(RECORD EXCERPTS)
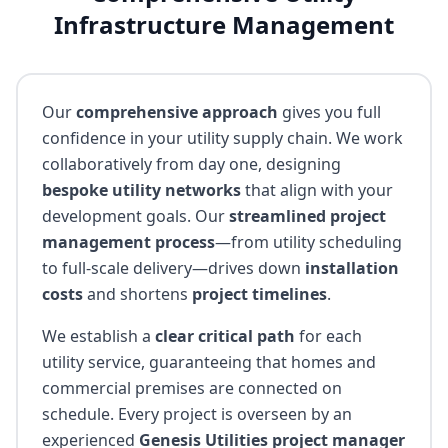
Infrastructure Management
Our
comprehensive approach
gives you full
confidence in your utility supply chain. We work
collaboratively from day one, designing
bespoke utility networks
that align with your
development goals. Our
streamlined project
management process
—from utility scheduling
to full-scale delivery—drives down
installation
costs
and shortens
project timelines
.
We establish a
clear critical path
for each
utility service, guaranteeing that homes and
commercial premises are connected on
schedule. Every project is overseen by an
experienced
Genesis Utilities project manager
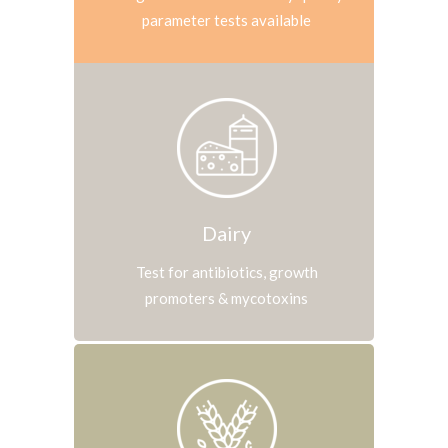
parameter tests available
Dairy
Test for antibiotics, growth
promoters & mycotoxins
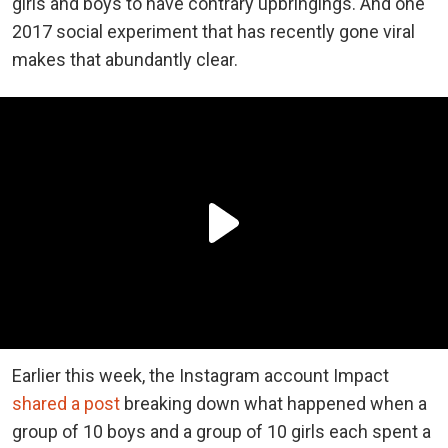
girls and boys to have contrary upbringings. And one
2017 social experiment that has recently gone viral
makes that abundantly clear.
Earlier this week, the Instagram account Impact
shared a post
breaking down what happened when a
group of 10 boys and a group of 10 girls each spent a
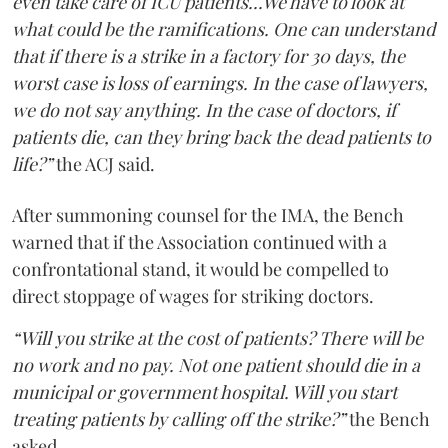
even take care of ICU patients...We have to look at
what could be the ramifications. One can understand
that if there is a strike in a factory for 30 days, the
worst case is loss of earnings. In the case of lawyers,
we do not say anything. In the case of doctors, if
patients die, can they bring back the dead patients to
life?”
the ACJ said.
After summoning counsel for the IMA, the Bench
warned that if the Association continued with a
confrontational stand, it would be compelled to
direct stoppage of wages for striking doctors.
“Will you strike at the cost of patients? There will be
no work and no pay. Not one patient should die in a
municipal or government hospital. Will you start
treating patients by calling off the strike?”
the Bench
asked.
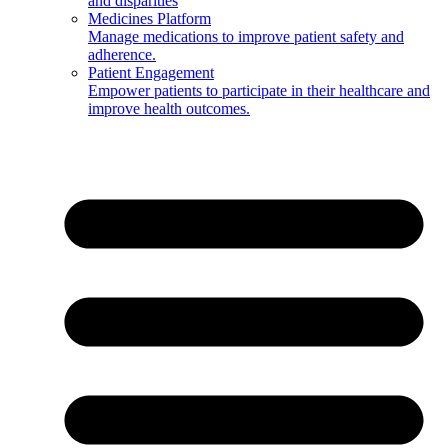
and disparities
Medicines Platform
Manage medications to improve patient safety and
adherence.
Patient Engagement
Empower patients to participate in their healthcare and
improve health outcomes.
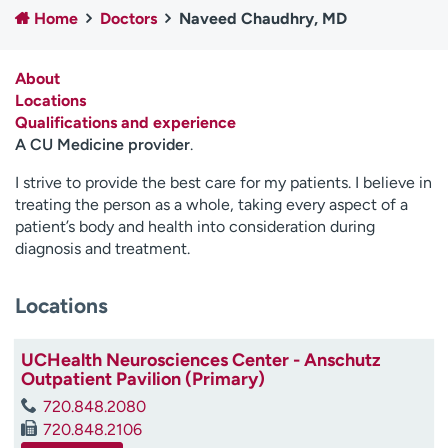
Home
Doctors
Naveed Chaudhry, MD
Employees
Professionals
Media inquiries
Financial assistance
About
Contact us
News & stories
Locations
Qualifications and experience
H
A CU Medicine provider
.
e
l
I strive to provide the best care for my patients. I believe in
p
treating the person as a whole, taking every aspect of a
m
patient’s body and health into consideration during
e
diagnosis and treatment.
f
i
Locations
n
d
UCHealth Neurosciences Center - Anschutz
Outpatient Pavilion (Primary)
720.848.2080
720.848.2106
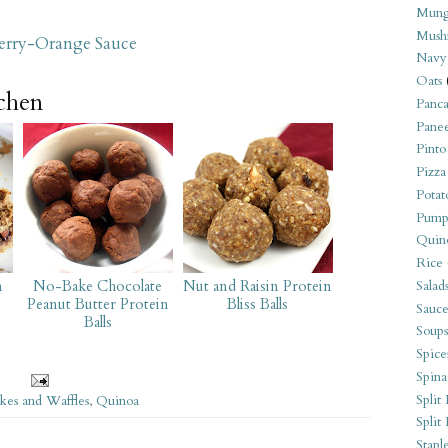
Mung
Mush
herry-Orange Sauce
Navy
Oats
tchen
Panca
Pane
Pinto
Pizza
Potat
Pump
Quin
Rice
m
No-Bake Chocolate
Nut and Raisin Protein
Salad
Peanut Butter Protein
Bliss Balls
Sauce
Balls
Soups
Spice
Spina
Split 
kes and Waffles
,
Quinoa
Split
Stapl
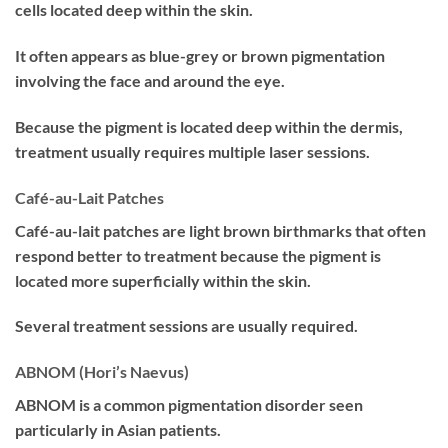
cells located deep within the skin.
It often appears as blue-grey or brown pigmentation
involving the face and around the eye.
Because the pigment is located deep within the dermis,
treatment usually requires multiple laser sessions.
Café-au-Lait Patches
Café-au-lait patches are light brown birthmarks that often
respond better to treatment because the pigment is
located more superficially within the skin.
Several treatment sessions are usually required.
ABNOM (Hori’s Naevus)
ABNOM is a common pigmentation disorder seen
particularly in Asian patients.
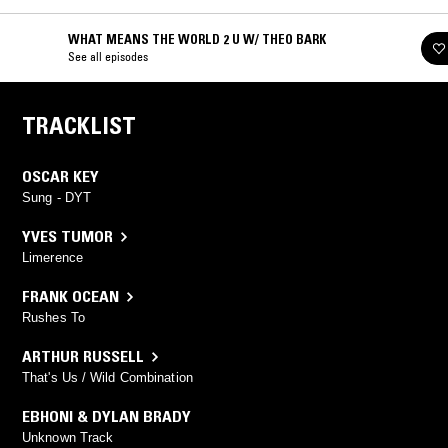
WHAT MEANS THE WORLD 2 U W/ THEO BARK
See all episodes
TRACKLIST
OSCAR KEY
Sung - DYT
YVES TUMOR
Limerence
FRANK OCEAN
Rushes To
ARTHUR RUSSELL
That's Us / Wild Combination
EBHONI & DYLAN BRADY
Unknown Track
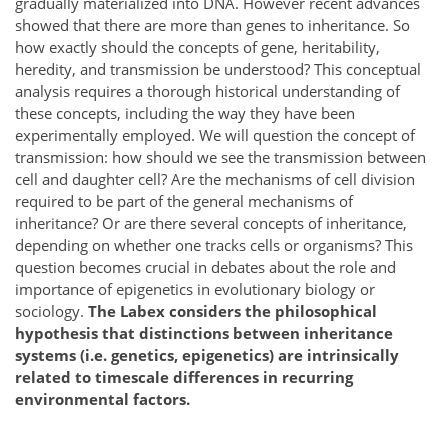
gradually materialized into DNA. However recent advances
showed that there are more than genes to inheritance. So
how exactly should the concepts of gene, heritability,
heredity, and transmission be understood? This conceptual
analysis requires a thorough historical understanding of
these concepts, including the way they have been
experimentally employed. We will question the concept of
transmission: how should we see the transmission between
cell and daughter cell? Are the mechanisms of cell division
required to be part of the general mechanisms of
inheritance? Or are there several concepts of inheritance,
depending on whether one tracks cells or organisms? This
question becomes crucial in debates about the role and
importance of epigenetics in evolutionary biology or
sociology.
The Labex considers the philosophical
hypothesis that distinctions between inheritance
systems (i.e. genetics, epigenetics) are intrinsically
related to timescale differences in recurring
environmental factors.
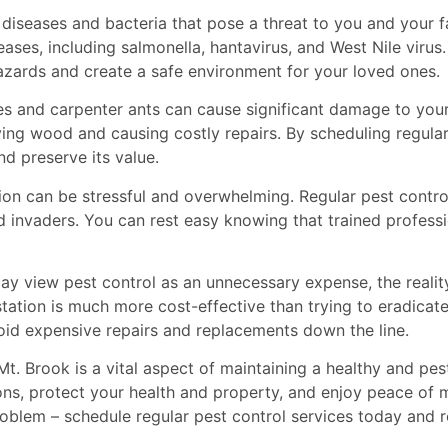
 diseases and bacteria that pose a threat to you and your f
ases, including salmonella, hantavirus, and West Nile virus
hazards and create a safe environment for your loved ones.
tes and carpenter ants can cause significant damage to your
roying wood and causing costly repairs. By scheduling regul
d preserve its value.
ation can be stressful and overwhelming. Regular pest cont
 invaders. You can rest easy knowing that trained professi
 view pest control as an unnecessary expense, the reality
tation is much more cost-effective than trying to eradicate
void expensive repairs and replacements down the line.
 Mt. Brook is a vital aspect of maintaining a healthy and pe
ions, protect your health and property, and enjoy peace of 
roblem – schedule regular pest control services today and 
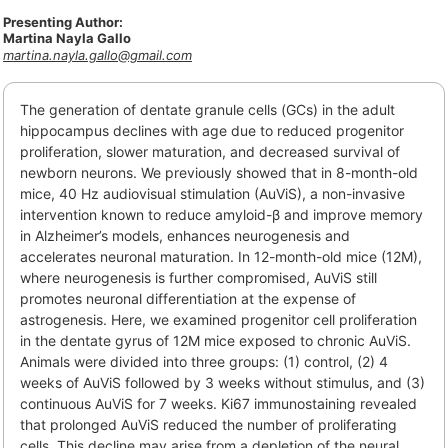
Presenting Author:
Martina Nayla Gallo
martina.nayla.gallo@gmail.com
The generation of dentate granule cells (GCs) in the adult
hippocampus declines with age due to reduced progenitor
proliferation, slower maturation, and decreased survival of
newborn neurons. We previously showed that in 8-month-old
mice, 40 Hz audiovisual stimulation (AuViS), a non-invasive
intervention known to reduce amyloid-β and improve memory
in Alzheimer’s models, enhances neurogenesis and
accelerates neuronal maturation. In 12-month-old mice (12M),
where neurogenesis is further compromised, AuViS still
promotes neuronal differentiation at the expense of
astrogenesis. Here, we examined progenitor cell proliferation
in the dentate gyrus of 12M mice exposed to chronic AuViS.
Animals were divided into three groups: (1) control, (2) 4
weeks of AuViS followed by 3 weeks without stimulus, and (3)
continuous AuViS for 7 weeks. Ki67 immunostaining revealed
that prolonged AuViS reduced the number of proliferating
cells. This decline may arise from a depletion of the neural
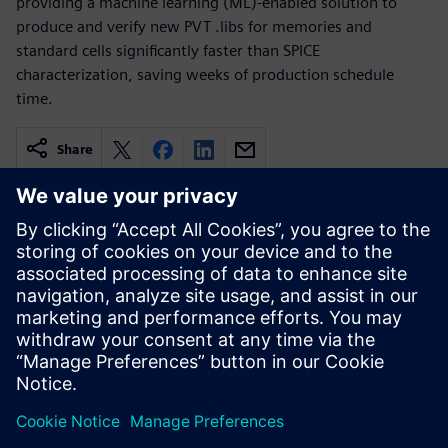
providing a machine learning (ML)-enabled solution to
produce and verify new PVT .libs for memories and
standard cells significantly faster than SPICE
characterization, saving weeks of production schedule
time.
Share
Related resources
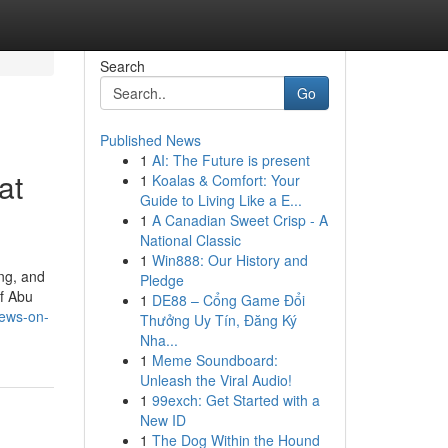
Search
Go
Published News
1
AI: The Future is present
at
1
Koalas & Comfort: Your
Guide to Living Like a E...
1
A Canadian Sweet Crisp - A
National Classic
1
Win888: Our History and
ng, and
Pledge
of Abu
1
DE88 – Cổng Game Đổi
news-on-
Thưởng Uy Tín, Đăng Ký
Nha...
1
Meme Soundboard:
Unleash the Viral Audio!
1
99exch: Get Started with a
New ID
1
The Dog Within the Hound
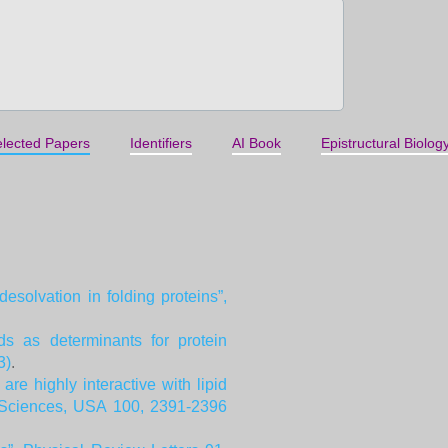
lected Papers
Identifiers
AI Book
Epistructural Biolog
solvation in folding proteins”,
ds as determinants for protein
3)
.
e highly interactive with lipid
f Sciences, USA 100, 2391-2396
(End RECORD EXCERPTS)
#### [PROBLEM REQUIREMENTS]
Everything from the line holding "continuous AuViS for" to the close of the records should be written out exactly, both ends included, with pictures omitted.

#### [RESPONSE FOR THIS EXERCISE]
continuous AuViS for 7 weeks. Ki67 immunostaining revealed
that prolonged AuViS reduced the number of proliferating
cells. This decline may arise from a depletion of the neural
providing a machine learning (ML)-enabled solution to
produce and verify new PVT .libs for memories and
standard cells significantly faster than SPICE
characterization, saving weeks of production schedule
time.
Share
Related resources
Search
Go
Published News
1
AI: The Future is present
at
1
Koalas & Comfort: Your
Guide to Living Like a E...
1
A Canadian Sweet Crisp - A
National Classic
1
Win888: Our History and
ng, and
Pledge
of Abu
1
DE88 – Cổng Game Đổi
news-on-
Thưởng Uy Tín, Đăng Ký
Nha...
1
Meme Soundboard:
Unleash the Viral Audio!
1
99exch: Get Started with a
New ID
1
The Dog Within the Hound
lected Papers
Identifiers
AI Book
Epistructural Biolog
solvation in folding proteins”,
ds as determinants for protein
3)
.
e highly interactive with lipid
f Sciences, USA 100, 2391-2396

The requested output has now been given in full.